Jennifer Antos, Executive Director of Neighborhood Farmers Markets
Jennifer is a Western Washington native with a passion for great food, our environment, and civic engagement. As Executive Director of the Neighborhood Farmers Markets, she leads the staff and board in their work to sustain a thriving network of farmers markets in the City of Seattle. The organization works with over 200 Washington family farms and local food businesses, providing reliable sales opportunities where businesses can meet their customers face-to-face.
Devra Gartenstein, Co-founder of New Day Cooperative Distribution
Devra Gartenstein is a serial entrepreneur whose most recent venture is New Day Cooperative Distribution. She also works as a consultant and mentor for small food businesses through SCORE, the City of Seattle OED, and the US Federation of Worker Cooperatives.

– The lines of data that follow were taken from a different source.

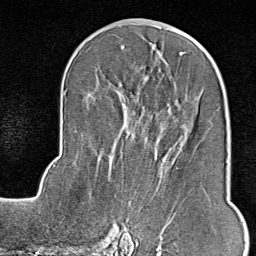
Breast MRI (dynamic contrast-enhanced), one axial slice; slice 42 of 80 in the series (ordered by position); cropped to one breast; dynamic contrast-enhanced series, time point 2 of 9 at this slice position (early post-contrast); 1.5 T; TE 1.8 ms, TR 4.3 ms; 256 × 256 image matrix, field of view 180 × 180 mm. Female patient.
Outlined on this slice (semi-automatic segmentation, software-assisted and operator-edited):
- enhancing-tissue mask used for the functional tumour volume (all voxels passing the contrast-enhancement thresholds inside the analysis volume; usually the tumour): bounding box (x1, y1, x2, y2) in pixels: (119, 190, 190, 246)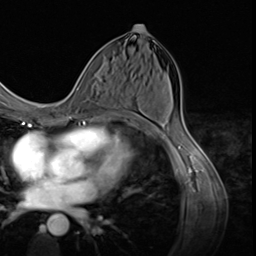
Breast MRI (dynamic contrast-enhanced), one axial slice; position 30 of 64 along the scan axis; cropped to one breast; dynamic contrast-enhanced series, time point 2 of 9 at this slice position (early post-contrast); 3 T; TE 1.5 ms, TR 4.7 ms; 256 × 256 image matrix, field of view 215 × 215 mm. Female patient.
Outlined on this slice (semi-automatically segmented with operator editing):
- enhancing-tissue mask used for the functional tumour volume (all voxels passing the contrast-enhancement thresholds inside the analysis volume; usually the tumour): bounding box [x1, y1, x2, y2] px = [78, 72, 98, 124]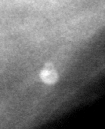
Cropped region of a digitized screen-film mammogram centred on a radiologist-marked abnormality; left breast; MLO view; BI-RADS breast density category 3 (scale 1–4).
- Calcifications, morphology round and regular / lucent centered; BI-RADS assessment category 2; benign without callback (not worked up further).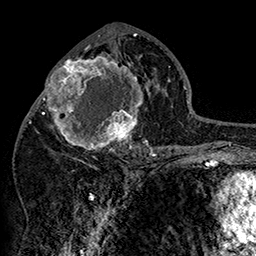
Breast MRI (dynamic contrast-enhanced), one axial slice; slice 78 of 160 in the series (ordered by position); cropped to one breast; dynamic contrast-enhanced series, time point 2 of 7 at this slice position (early post-contrast); 1.5 T; TE 2.8 ms, TR 5.4 ms; 256 × 256 image matrix. Female patient.
Structures marked on this image (semi-automatic segmentation, software-assisted and operator-edited):
- enhancing-tissue mask used for the functional tumour volume (all voxels passing the contrast-enhancement thresholds inside the analysis volume; usually the tumour): bounding box [x1, y1, x2, y2] px = [42, 46, 152, 158]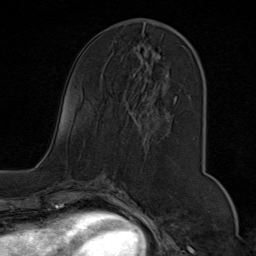
Breast MRI (dynamic contrast-enhanced), one axial slice. Cropped to one breast. Dynamic contrast-enhanced series, time point 2 of 9 at this slice position (early post-contrast). 1.5 T. TE 1.8 ms, TR 4.3 ms. 256 × 256 image matrix, field of view 180 × 180 mm. Female patient.
Structures marked on this image (semi-automatic segmentation, software-assisted and operator-edited):
- enhancing-tissue mask used for the functional tumour volume (all voxels passing the contrast-enhancement thresholds inside the analysis volume; usually the tumour): bounding box [x1, y1, x2, y2] px = [134, 24, 199, 102]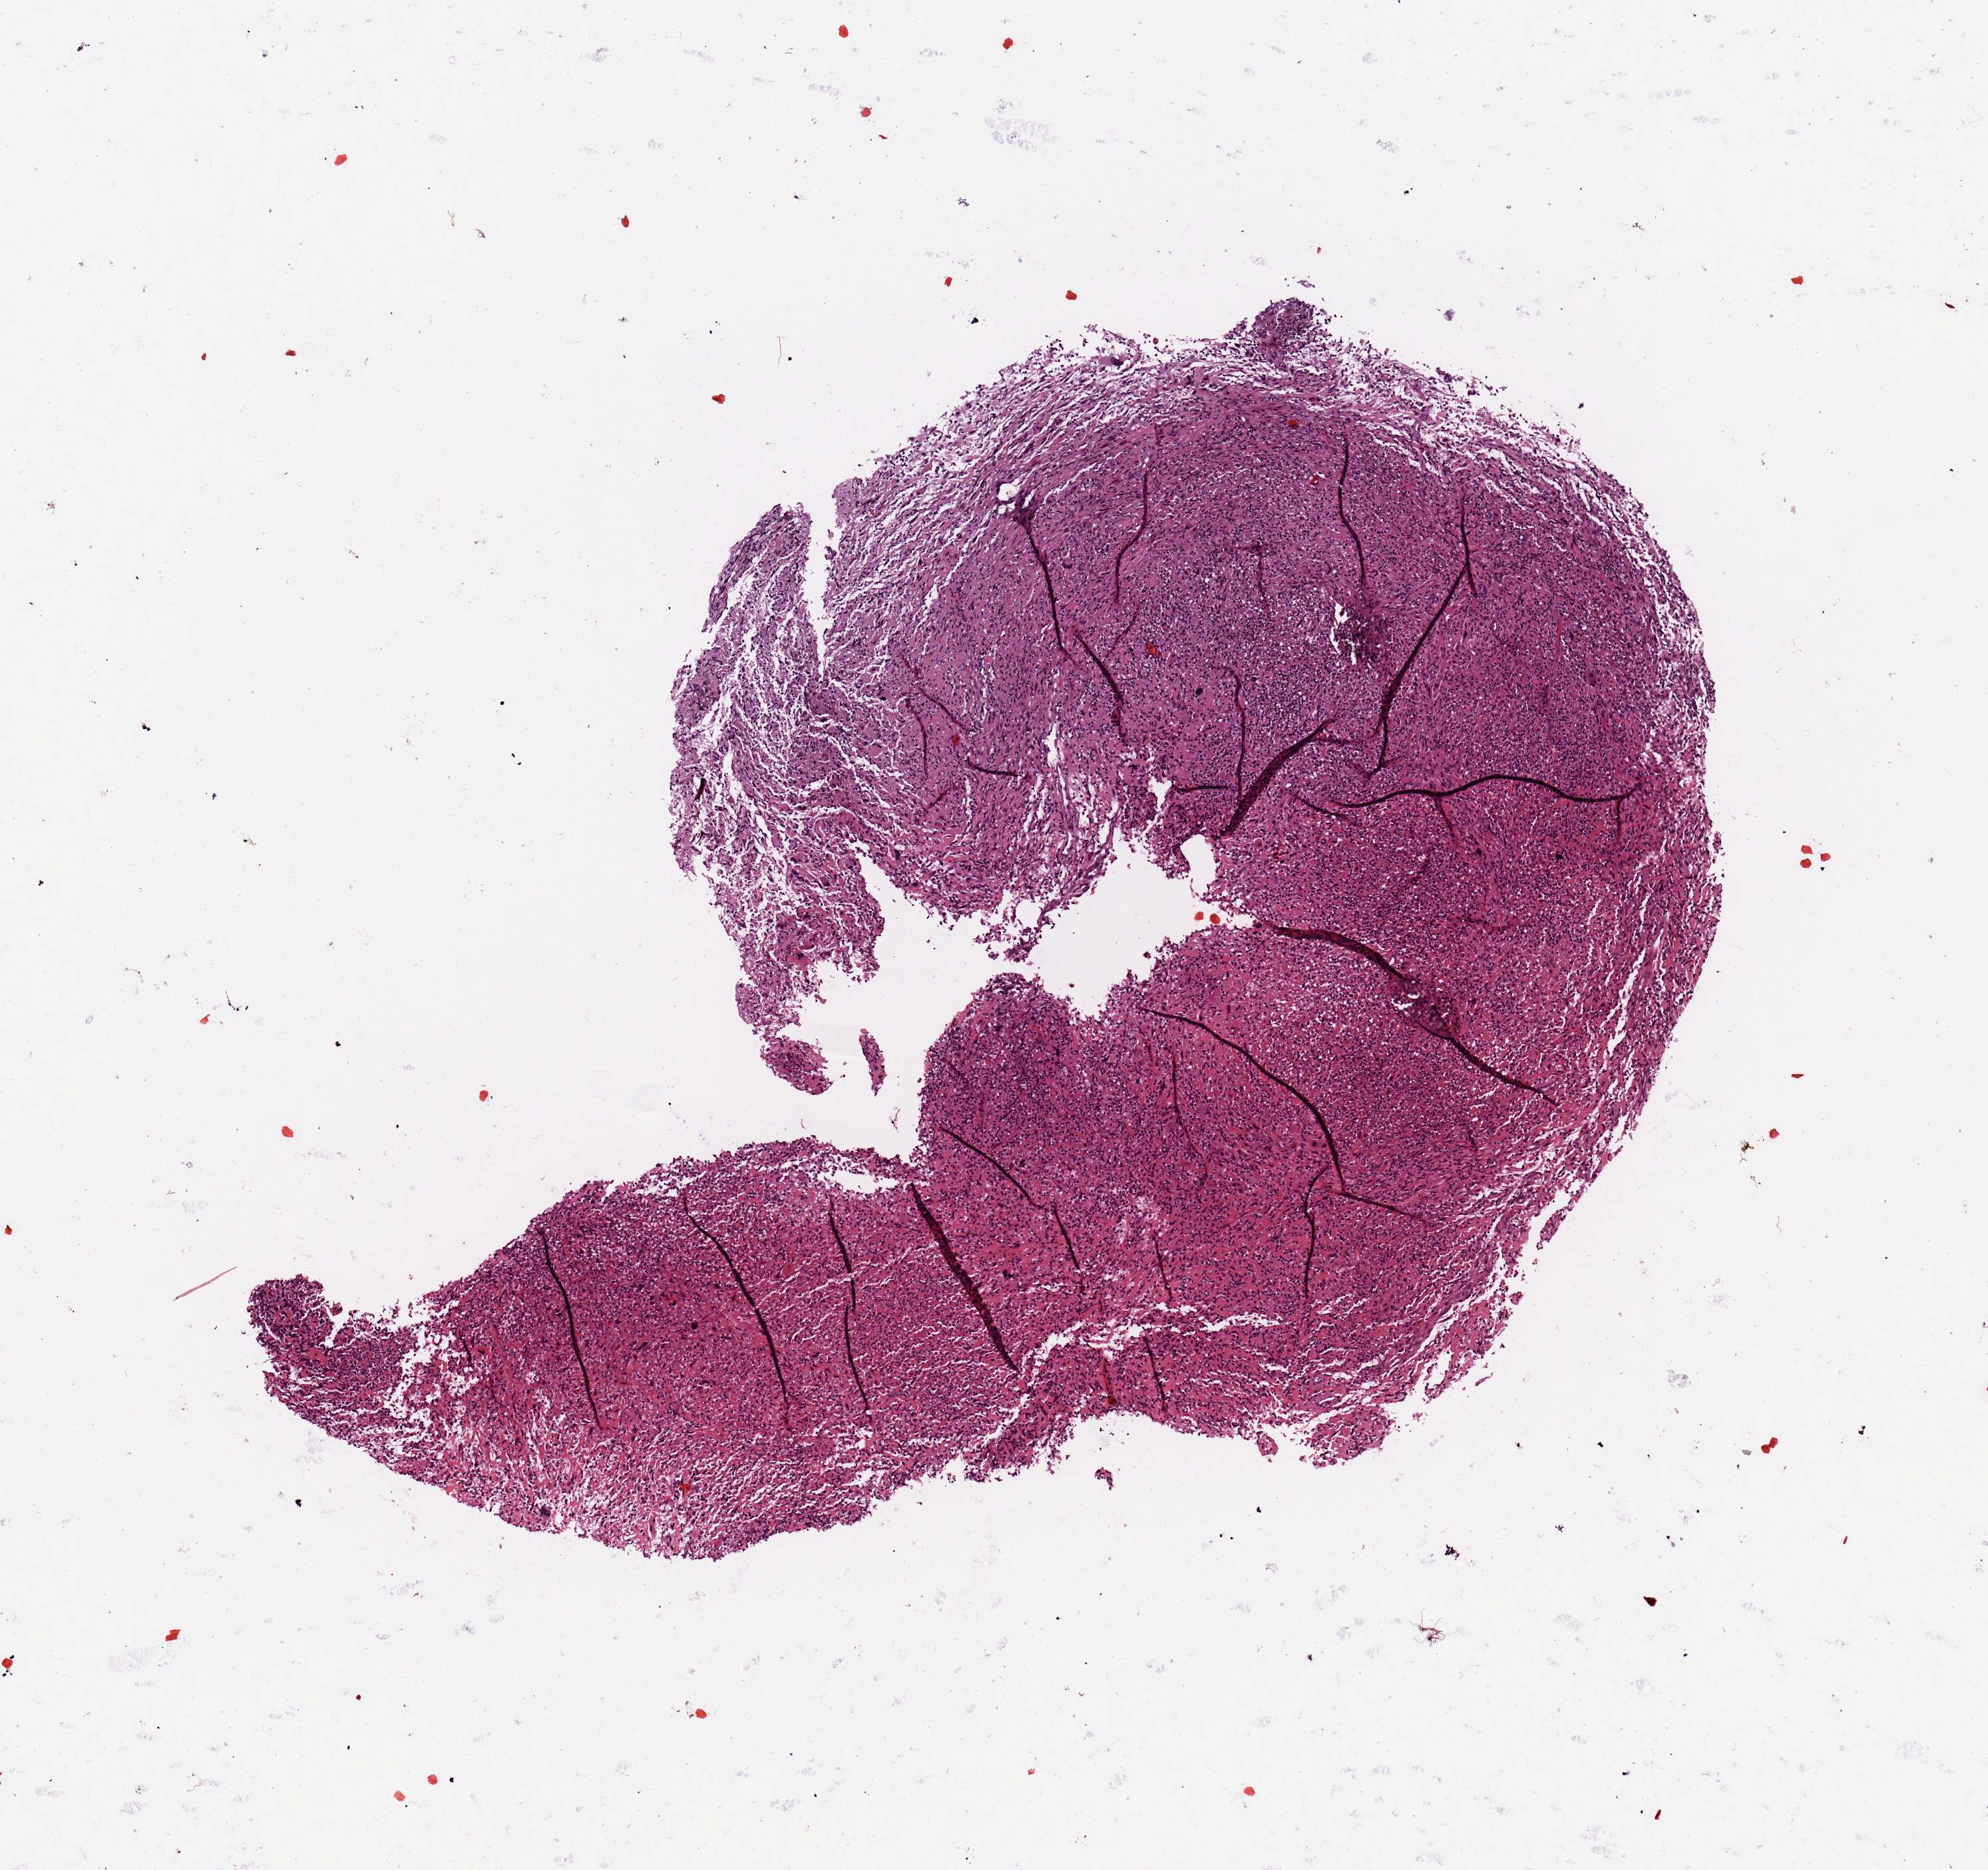
Digitized H&E-stained tissue section (whole slide) — whole scanned area (about 5.9 x 5.6 mm) shown as a low-resolution overview, tumour tissue sample, sampled site: brain. Patient: female, age 63 years. Pathologist review of this section (percent, as recorded): tumour nuclei 85%, necrosis 2%.
- primary tumour site (as recorded): temporal lobe
- diagnosis: Glioblastoma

Archie Gupta & Brent Hill, Founders of Bellycheer
Archie Gupta is a serial entrepreneur based out of Seattle and an avid foodie! Prior to Bellycheer Archie was founder and CEO of two successful technology companies – Root3 and Kognate. Archie also spent time as an Entrepreneur-in-Residence at Madrona Ventures researching opportunities in the logistics market. Archie has an MBA from the University of Chicago Booth School of Business where he won multiple awards for innovative go-to-market strategies from companies such as Gallup.
Brent Hill is a supply chain and technology leader, with expertise in product and systems development. Prior to Bellycheer, Brent spent 10 years at Amazon, where he managed the first AmazonFresh fulfillment center, then went on to lead the global operational expansion of the AmazonFresh and Prime Pantry businesses. Before joining Amazon, Brent spent seven years at Intel in technology and product development roles. Brent has an MBA and graduate Mechanical Engineering degree from the Massachusetts Institute of Technology, and is a MIT Leaders for Global Operations fellow.
Chris Teeny, General Manager of Pacific Coast Harvest
Chris currently leads Pacific Coast Harvest which is an online retail grocery. PCH’s vision is an equitable food system in which 30-80% of consumers’ food budget (depending on the season) goes to local food producers and those supporting them. Our mission is finding partnerships with local farmers and artisan producers, contributing expertise in last-mile logistics, technology, and consumer behaviors and expectations to create stable sales channels for market and regional sized, sustainably focused farms.
The Good Food Resilience Series is an initiative of Seattle Good Business Network’s Good Food Economy program, connecting the Puget Sound food community in order to strengthen the local food pipeline and build a resilient, sustainable, and just local food economy. Made possible with support from a Regional Food System Grant from King Conservation District.